This book was recommended to me by reader David, so thank you so much! I may have never discovered this series without your suggestion!
Midnight Riot, published as Rivers of London in the UK, is the first in an ongoing Urban Fantasy series that follows PC Peter Grant as he investigates paranormal crimes in London.
Goodreads Rating: 5/5 Stars
While guarding a murder scene, Peter Grant discovers a witness to the crime, but there’s a problem. The man is a ghost. Not the figural “difficult to pin down” sort of ghost, but the literal “lingering manifestation of the dead” sort. And to make matters even worse, Peter’s learned that he’s being relegated to a desk job.
Needless to say, he’s had a rough night.
That is, until he crosses paths with one Inspector Constable Nightingale and admits to the man that he’s trying to talk to a ghost. That catches the Constable’s attention, and suddenly Peter is out of the pan and into the fire; Nightingale is a bonafide magician, and has selected Peter as his apprentice.
He’s pretty sure Nightingale is bonkers, but anything’s better than desk duty, right?
But, as the months go by, there are more disturbing murders, in which people are being psychically controlled, and then their faces are broken to the point of death, and Peter actually learns to do magic!

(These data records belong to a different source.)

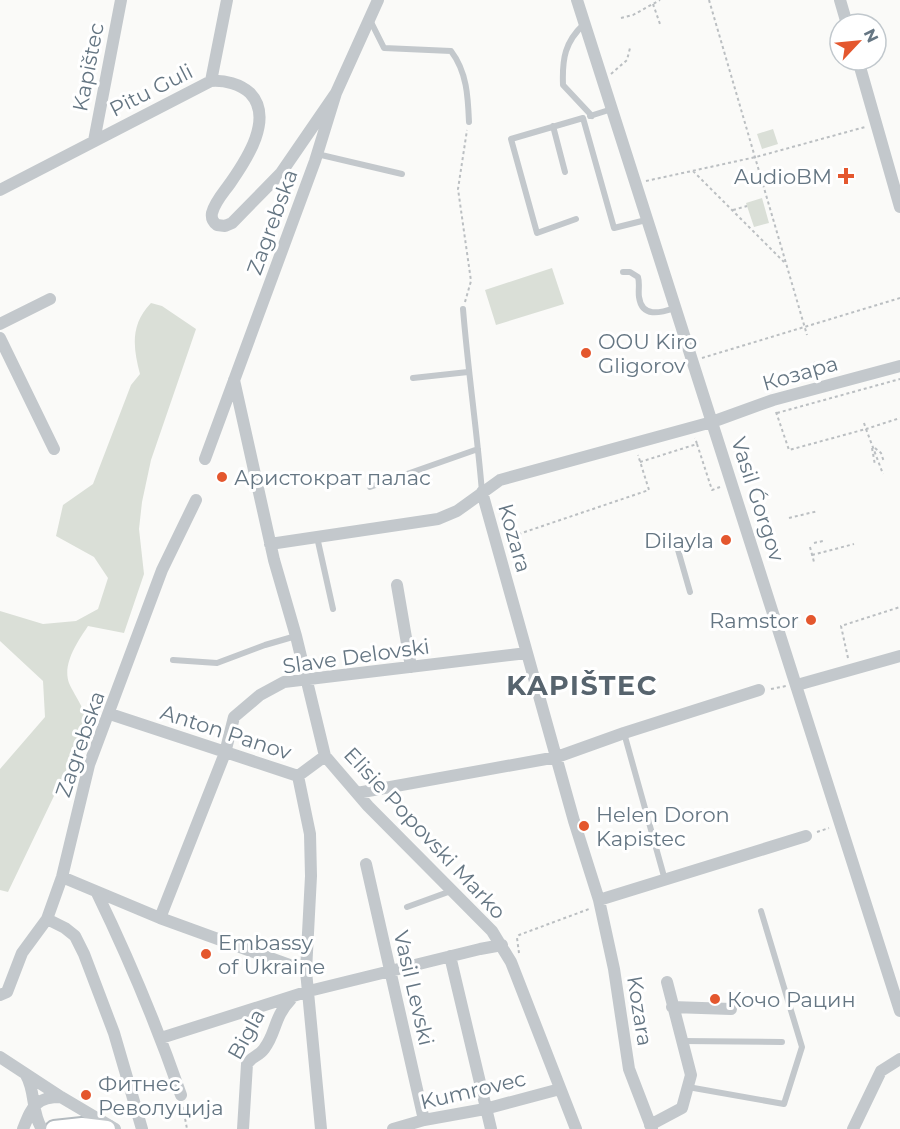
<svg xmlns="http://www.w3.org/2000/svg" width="900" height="1129" font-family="Montserrat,sans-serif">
	<rect width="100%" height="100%" fill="#fafaf8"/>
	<path fill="#dadfd7" d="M773,129L778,144L762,149L757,134Z
		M762,198L769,223L754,227L746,203Z
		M552,268L564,304L496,325L485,290Z
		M151,303L162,306L196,329L151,460L142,502L139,529L144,574L124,633L88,626C78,641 62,664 69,683C76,699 86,708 87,727L8,892L0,890V769L45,717L43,681L0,641V611L43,624L76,621L98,609L108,578L94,557L56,536L63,505L93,484L131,385L140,374C133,347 130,325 151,303Z"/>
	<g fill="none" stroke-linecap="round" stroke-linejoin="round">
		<defs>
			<path id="secondary" d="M54,1129L82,1126L107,1129"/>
		</defs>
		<use href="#secondary" stroke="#b3babf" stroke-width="20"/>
		<path stroke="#bbbfc2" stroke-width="2" stroke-dasharray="3 3" stroke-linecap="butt" d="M709,0L807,335
			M653,4L660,24
			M621,18L633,15L660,0
			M611,74L627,60L630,48
			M693,171L784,262
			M646,181L756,157L865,127
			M733,210L747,206
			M465,302L471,281L458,189L467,130
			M702,358L900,298
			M814,362L818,376
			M776,412L789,450L866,429L883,474
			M777,413L900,379
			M864,423L866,429L900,418
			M697,444L712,490L720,487
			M872,448L875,465
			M875,448L881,453L884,462
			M640,462L697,444L695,438
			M789,518L818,511
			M507,538L649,490L638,455
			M814,543L823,541
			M810,547L814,562
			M812,555L854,544
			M848,658L841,626L900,607
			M771,689L786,686
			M817,832L829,828
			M519,953L517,938L519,935L589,909
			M183,1107L187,1129"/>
		<path stroke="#c3c8cc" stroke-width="6" d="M370,20L384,48L451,51C467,72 468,97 469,122
			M584,24C565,42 562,58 563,85L592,116
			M590,116L612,109
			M553,126L565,172
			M317,154L402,174
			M576,219L537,233L511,139L583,118L614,228L646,220
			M623,272H630L638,277C640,284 638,290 639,297C642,318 660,313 675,308
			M463,309C468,371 477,431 482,492
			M413,378L468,372
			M370,487L478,449
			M317,537L333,609
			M676,543L690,592
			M173,660L217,663L265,645L296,636
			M624,733L665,880
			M407,907L451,891
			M683,1041L782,1042
			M688,1087L784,1104L802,1047L761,911"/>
		<path stroke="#c3c8cc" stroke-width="12" d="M577,0L900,1011
			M840,0L847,24
			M858,60L900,207
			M211,81L227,0
			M94,141L121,0
			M0,190L211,81C225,80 240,84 250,93C274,118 247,159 231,182C225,191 215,201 212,213C211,219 213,222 217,225L225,226L232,223L281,173L336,93
			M0,324L50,299
			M0,338L54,449
			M234,380L274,560L296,636L325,756L368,806L492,931L511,962L576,1129
			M205,459L315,161L336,93L378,0
			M482,492L574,821L599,900L614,969L629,1069L652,1129
			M270,544L438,519L457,511L500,480L712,422L773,400L900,366
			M397,585L411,667
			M797,685L900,656
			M110,714L298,776L325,756
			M298,776L310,834L311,876L306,971L321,1129
			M357,793L557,757L624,733L759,690
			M366,864L424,1120
			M62,877L160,918L306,971
			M97,893C129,959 157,1026 181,1095
			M599,900L806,836
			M160,918L225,753L234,717L260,695L284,682L527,653
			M47,919L65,928L75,936L84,954L114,1033L142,1129
			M450,956L491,1129
			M0,995L7,992L22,953L47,919L62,877L89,765L162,570L196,500
			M672,1007L731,1009
			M161,1038L309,991L480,949L502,945
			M0,1057L61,1097L115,1129
			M26,1075C36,1092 31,1112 42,1129
			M650,1125L682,1108L691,1075L667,982
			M23,1129C32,1107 35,1097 61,1097
			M243,1129L247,1064C251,1057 259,1056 264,1049C277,1032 273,1018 291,999
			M393,1129L424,1120L485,1109L560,1089
			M853,1129L881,1071L900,1059"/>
		<use href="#secondary" stroke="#fff" stroke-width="16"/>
	</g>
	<g fill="#e4572e" stroke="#fff" stroke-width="2">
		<path d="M843 167h6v6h6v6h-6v6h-6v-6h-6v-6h6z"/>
		<circle cx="586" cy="353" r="6"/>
		<circle cx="222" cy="477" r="6"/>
		<circle cx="726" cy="540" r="6"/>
		<circle cx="811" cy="620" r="6"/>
		<circle cx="584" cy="826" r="6"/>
		<circle cx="206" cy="954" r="6"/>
		<circle cx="715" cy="999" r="6"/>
		<circle cx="86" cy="1095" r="6"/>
	</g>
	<g text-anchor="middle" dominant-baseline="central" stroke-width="6" stroke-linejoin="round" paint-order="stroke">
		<g font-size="21" fill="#657683" stroke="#fff">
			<text transform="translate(88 67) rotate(-79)">Kapištec</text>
			<text transform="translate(151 90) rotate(-27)">Pitu Guli</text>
			<text transform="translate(272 222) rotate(-70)">Zagrebska</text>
			<text transform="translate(800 373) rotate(-16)">Козара</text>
			<text transform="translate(758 499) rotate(72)">Vasil Ǵorgov</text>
			<text transform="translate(515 538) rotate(74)">Kozara</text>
			<text transform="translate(356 656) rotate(-8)">Slave Delovski</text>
			<text transform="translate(226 732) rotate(18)">Anton Panov</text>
			<text transform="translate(80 744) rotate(-71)">Zagrebska</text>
			<text transform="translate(425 833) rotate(47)">Elisie Popovski Marko</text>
			<text transform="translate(414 988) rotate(77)">Vasil Levski</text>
			<text transform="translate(640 1011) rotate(81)">Kozara</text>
			<text transform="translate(246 1034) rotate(-61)">Bigla</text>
			<text transform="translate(473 1090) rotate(-13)">Kumrovec</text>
		</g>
		<g font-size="21" fill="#657683" stroke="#fff" text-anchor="start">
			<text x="832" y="176" text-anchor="end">AudioBM</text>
			<text x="598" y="341">OOU Kiro<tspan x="598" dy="24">Gligorov</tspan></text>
			<text x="234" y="477">Аристократ палас</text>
			<text x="714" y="540" text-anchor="end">Dilayla</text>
			<text x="799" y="620" text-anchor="end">Ramstor</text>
			<text x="596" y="814">Helen Doron<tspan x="596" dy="24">Kapistec</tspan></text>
			<text x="218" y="942">Embassy<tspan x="218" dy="24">of Ukraine</tspan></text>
			<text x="727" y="999">Кочо Рацин</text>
			<text x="98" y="1083">Фитнес<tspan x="98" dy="24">Револуција</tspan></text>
		</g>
		<g font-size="27" font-weight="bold" letter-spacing="1.5" fill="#57646e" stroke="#fff">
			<text x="582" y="685">KAPIŠTEC</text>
		</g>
	</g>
	<g transform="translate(858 42) rotate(64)"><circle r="28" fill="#ffffff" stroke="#c1c8cd" stroke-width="1.5"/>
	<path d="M0-4.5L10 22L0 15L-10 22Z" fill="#e4572e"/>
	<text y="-9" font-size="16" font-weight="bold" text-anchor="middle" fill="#657683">N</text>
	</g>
</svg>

Turns out, Nightingale is the last member of what was once the Metropolitan Police’s magical investigations unit (that’s not the actual name of it, but you get the idea). They have their own headquarters, a big old house known as The Folly, where Nightingale begins the long and arduous task of teaching Peter magic. And latin. And history. There’s a lot more to being a magician than just saying funny words, you know.
This was an incredibly quick read, mainly because I opened it on a Sunday, a day off, and simply could not put it down. I credit that to the incredibly witty narrative and the tight and concise action sequences. Ultimately, the book is fun. Just pure, hilarious, and even gritty fun.
Peter’s first person narrative is distinct from Dresden’s because he has lived his life so far as an exceedingly normal man. He’s smart, with an interest and passion for science, but he’s also an underachiever. He was just a normal Constable until he met a ghost. Which is a pretty typical approach to fantasy, make the point of view that of the newcomer, so that the reader learns along with them.
But, it works really well in this book thanks to Peter’s dry sarcasm and his unique perspective as a mixed-race PC. His mother is from Sierra Leone and his father is a local jazz legend, brought low by a heroin addiction. Aaronovitch was sneaky in this regard, painting Peter as quite normal, the canvas for all the weird and paranormal to happen against, but as you get to know him, he grows into someone wholly interesting in his own right.
This series has a lot to recommend it. Peter’s narrative, well composed action sequences, exploration of local folklore and a wonderfully developed sense of place. The plot is really well done, original, with magic used in ways I haven’t really seen before. While there are similarities to Dresden (sarcastic magic wielders take on paranormal baddies), this series takes a different path to get there.
I’m pleased to say that the second book holds up to its predecessor, as you’ll see in my forthcoming review. There are six books currently out in this series, as well as a novella, a free audible short story, and a slew of graphic novels. AKA, it’s perfect for me. I’ve got all the novels from the library, and have requested the novella and the graphic novels through Interlibrary Loan, because I cannot get enough of this series.
If you find yourself with a free weekend, give Midnight Riot (or Rivers of London if you’re outside the US) a shot. I think you’ll be pleasantly surprised.